Assignment>
Repeat the lines below verbatim, starting with the line that contains "Too often, these" and going on through the line that contains "60 percent of".

Transcribed page text:
------------------------------------------------------------------------

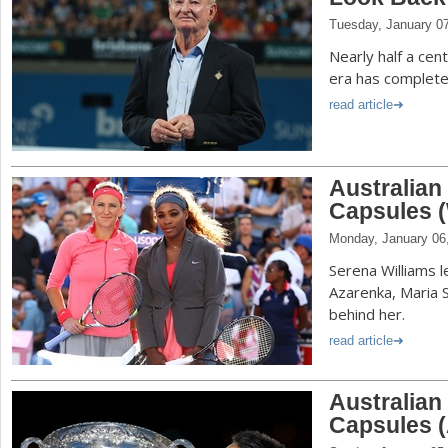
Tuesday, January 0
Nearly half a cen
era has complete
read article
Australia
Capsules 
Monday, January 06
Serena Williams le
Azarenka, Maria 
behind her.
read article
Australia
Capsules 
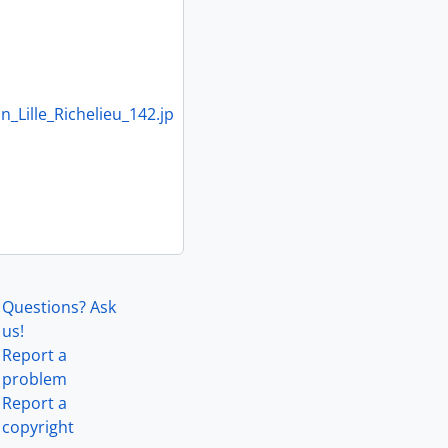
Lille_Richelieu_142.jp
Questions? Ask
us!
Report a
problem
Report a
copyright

------------------------------------------------------------------------

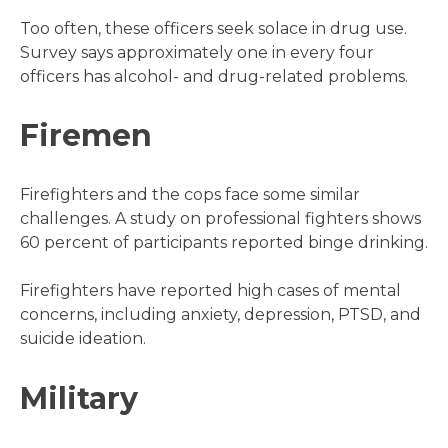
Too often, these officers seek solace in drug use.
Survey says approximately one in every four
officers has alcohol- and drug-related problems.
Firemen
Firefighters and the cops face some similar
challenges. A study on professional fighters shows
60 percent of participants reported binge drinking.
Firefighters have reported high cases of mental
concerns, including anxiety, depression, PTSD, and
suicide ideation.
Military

------------------------------------------------------------------------

Solution to this exercise>
Too often, these officers seek solace in drug use.
Survey says approximately one in every four
officers has alcohol- and drug-related problems.
Firemen
Firefighters and the cops face some similar
challenges. A study on professional fighters shows
60 percent of participants reported binge drinking.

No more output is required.